--- To-do item ---
Starting at the top of the records below and ending with the line that contains "Notre agglo", print each line exactly as written, skipping the pictures.

Stored data entries
»»

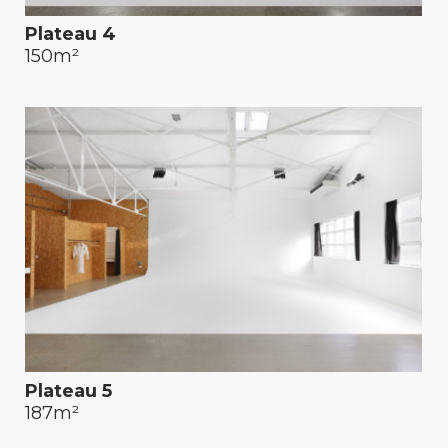
Plateau 4
150m²
Plateau 5
187m²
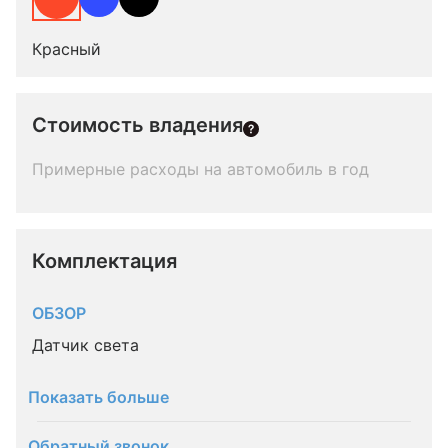
Красный
Стоимость владения
Примерные расходы на автомобиль в год
Комплектация 
ОБЗОР
Датчик света
Показать больше
Обратный звонок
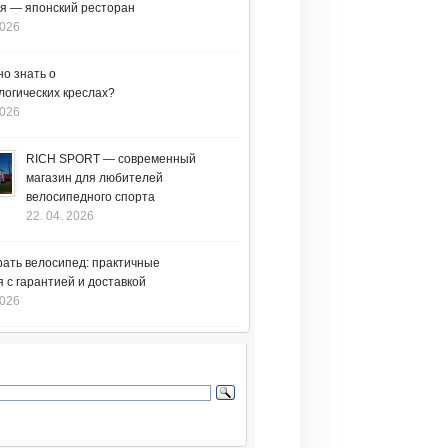
я — японский ресторан
2026
но знать о
логических креслах?
2026
RICH SPORT — современный
магазин для любителей
велосипедного спорта
22. 04. 2026
рать велосипед: практичные
 с гарантией и доставкой
2026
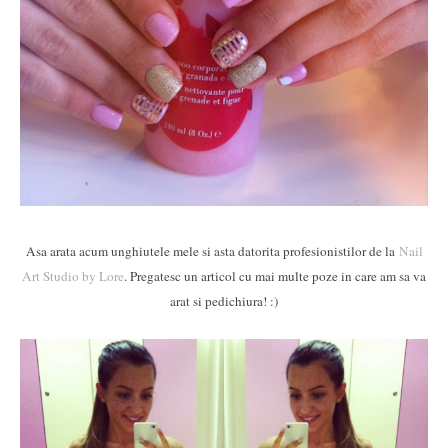
Asa arata acum unghiutele mele si asta datorita profesionistilor de la
Nail
Art Studio by Lore
. Pregatesc un articol cu mai multe poze in care am sa va
arat si pedichiura! :)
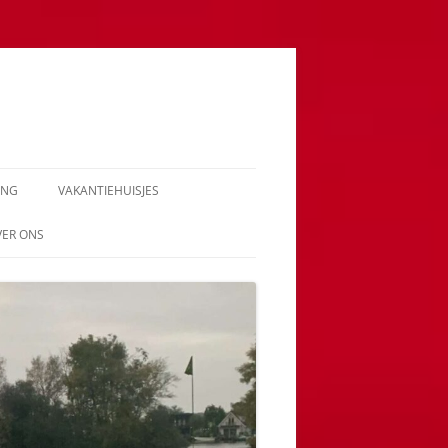
ING
VAKANTIEHUISJES
VER ONS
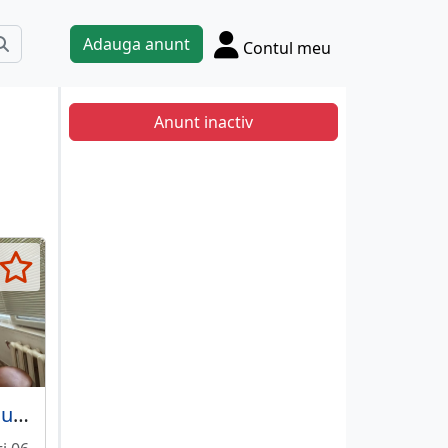
Adauga anunt
Contul meu
Anunt inactiv
Dristor Ramnicu Sarat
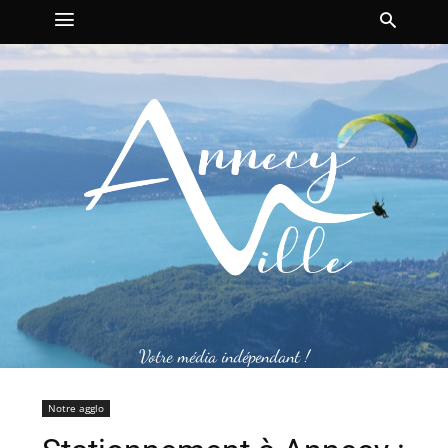
Votre média indépendant !
Notre agglo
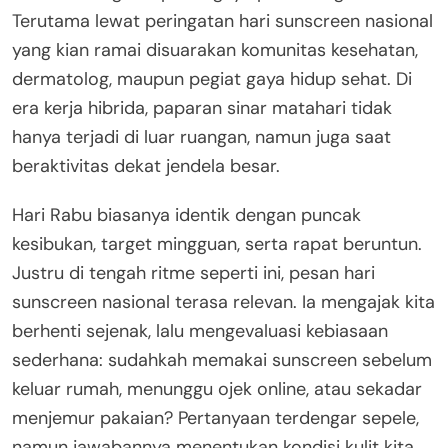
Terutama lewat peringatan hari sunscreen nasional
yang kian ramai disuarakan komunitas kesehatan,
dermatolog, maupun pegiat gaya hidup sehat. Di
era kerja hibrida, paparan sinar matahari tidak
hanya terjadi di luar ruangan, namun juga saat
beraktivitas dekat jendela besar.
Hari Rabu biasanya identik dengan puncak
kesibukan, target mingguan, serta rapat beruntun.
Justru di tengah ritme seperti ini, pesan hari
sunscreen nasional terasa relevan. Ia mengajak kita
berhenti sejenak, lalu mengevaluasi kebiasaan
sederhana: sudahkah memakai sunscreen sebelum
keluar rumah, menunggu ojek online, atau sekadar
menjemur pakaian? Pertanyaan terdengar sepele,
namun jawabannya menentukan kondisi kulit kita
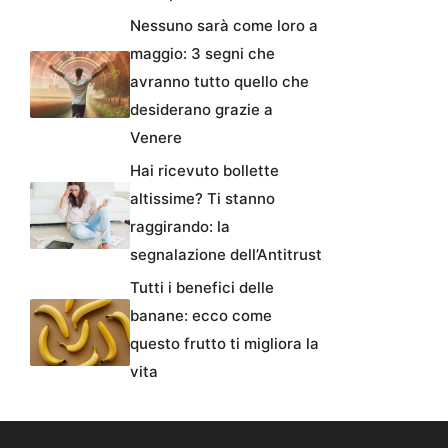
Nessuno sarà come loro a
maggio: 3 segni che
avranno tutto quello che
desiderano grazie a
Venere
Hai ricevuto bollette
altissime? Ti stanno
raggirando: la
segnalazione dell’Antitrust
Tutti i benefici delle
banane: ecco come
questo frutto ti migliora la
vita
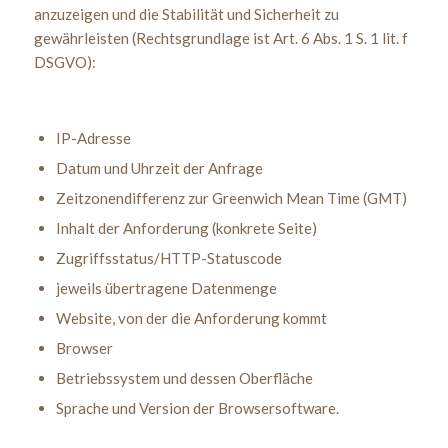
anzuzeigen und die Stabilität und Sicherheit zu
gewährleisten (Rechtsgrundlage ist Art. 6 Abs. 1 S. 1 lit. f
DSGVO):
IP-Adresse
Datum und Uhrzeit der Anfrage
Zeitzonendifferenz zur Greenwich Mean Time (GMT)
Inhalt der Anforderung (konkrete Seite)
Zugriffsstatus/HTTP-Statuscode
jeweils übertragene Datenmenge
Website, von der die Anforderung kommt
Browser
Betriebssystem und dessen Oberfläche
Sprache und Version der Browsersoftware.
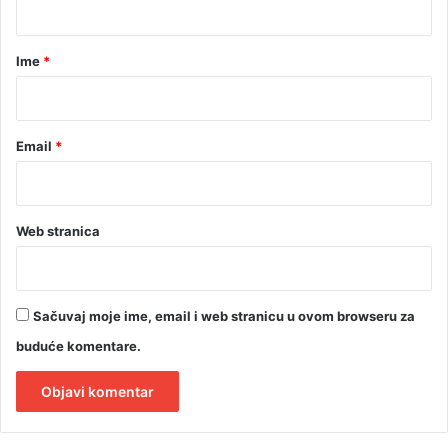
a
t
a
v
r
Ime
*
o
*
r
Email
*
Web stranica
Sačuvaj moje ime, email i web stranicu u ovom browseru za
buduće komentare.
A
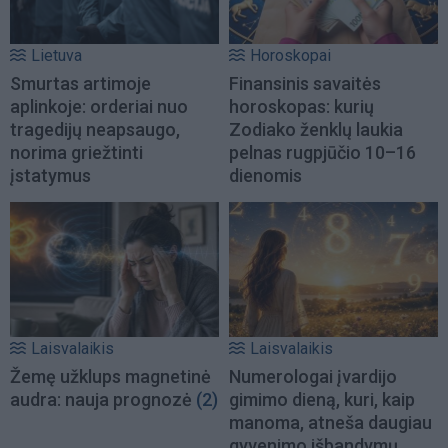
Lietuva
Horoskopai
Smurtas artimoje
Finansinis savaitės
aplinkoje: orderiai nuo
horoskopas: kurių
tragedijų neapsaugo,
Zodiako ženklų laukia
norima griežtinti
pelnas rugpjūčio 10–16
įstatymus
dienomis
Laisvalaikis
Laisvalaikis
Žemę užklups magnetinė
Numerologai įvardijo
audra: nauja prognozė
(2)
gimimo dieną, kuri, kaip
manoma, atneša daugiau
gyvenimo išbandymų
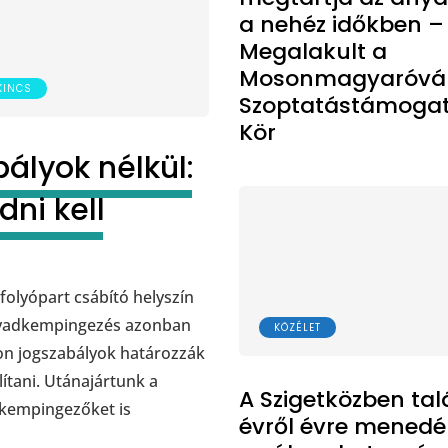
a nehéz időkben –
Megalakult a
Mosonmagyaróvár
KINCS
Szoptatástámoga
Kör
ályok nélkül:
ni kell
 folyópart csábító helyszín
A vadkempingezés azonban
KÖZÉLET
on jogszabályok határozzák
lítani. Utánajártunk a
A Szigetközben tal
dkempingezőket is
évről évre menedé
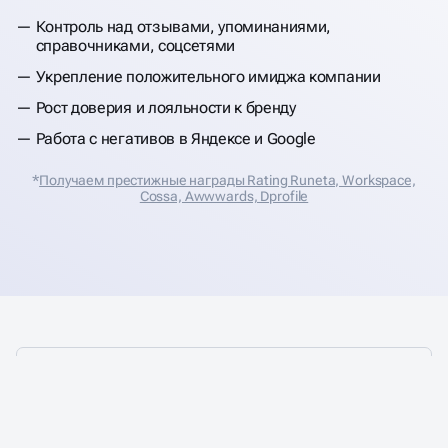
Контроль над отзывами, упоминаниями,
справочниками, соцсетями
Укрепление положительного имиджа компании
Рост доверия и лояльности к бренду
Работа с негативов в Яндексе и Google
*
Получаем престижные награды Rating Runeta, Workspace,
Cossa, Аwwwards, Dprofile
КОМПЛЕКСНОЕ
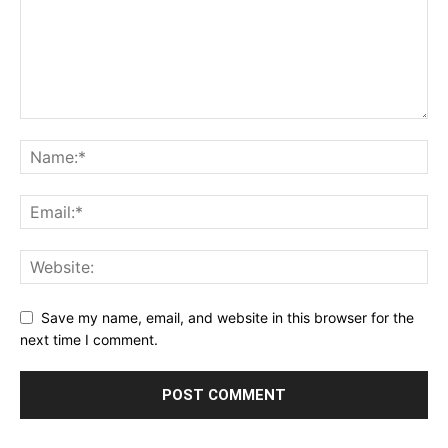
Save my name, email, and website in this browser for the
next time I comment.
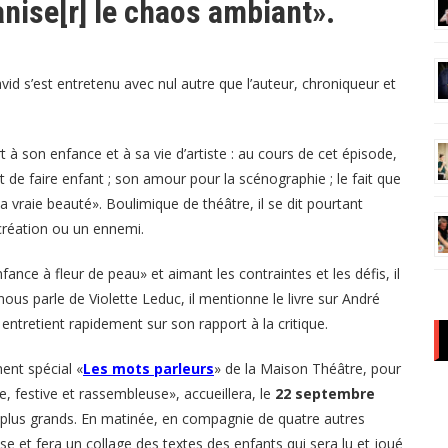
ganise[r] le chaos ambiant».
d s’est entretenu avec nul autre que l’auteur, chroniqueur et
 son enfance et à sa vie d’artiste : au cours de cet épisode,
vait de faire enfant ; son amour pour la scénographie ; le fait que
la vraie beauté». Boulimique de théâtre, il se dit pourtant
 création ou un ennemi.
nce à fleur de peau» et aimant les contraintes et les défis, il
ous parle de Violette Leduc, il mentionne le livre sur André
ntretient rapidement sur son rapport à la critique.
ent spécial «
Les mots parleurs
» de la Maison Théâtre, pour
te, festive et rassembleuse», accueillera, le
22 septembre
s plus grands. En matinée, en compagnie de quatre autres
e et fera un collage des textes des enfants qui sera lu et joué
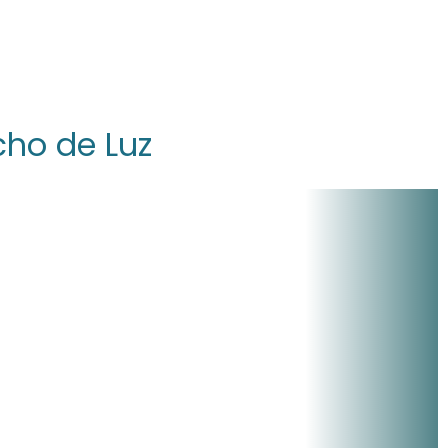
cho de Luz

««

--- Completed exercise ---
Plateau 4
150m²
Plateau 5
187m²
Красный
Стоимость владения
Примерные расходы на автомобиль в год
Комплектация 
ОБЗОР
Датчик света
Показать больше
Обратный звонок
я — японский ресторан
2026
но знать о
логических креслах?
2026
RICH SPORT — современный
магазин для любителей
велосипедного спорта
22. 04. 2026
рать велосипед: практичные
 с гарантией и доставкой
2026
Asa arata acum unghiutele mele si asta datorita profesionistilor de la
Nail
Art Studio by Lore
. Pregatesc un articol cu mai multe poze in care am sa va
arat si pedichiura! :)
ING
VAKANTIEHUISJES
VER ONS
Adauga anunt
Contul meu
Anunt inactiv
Dristor Ramnicu Sarat
Votre média indépendant !
Notre agglo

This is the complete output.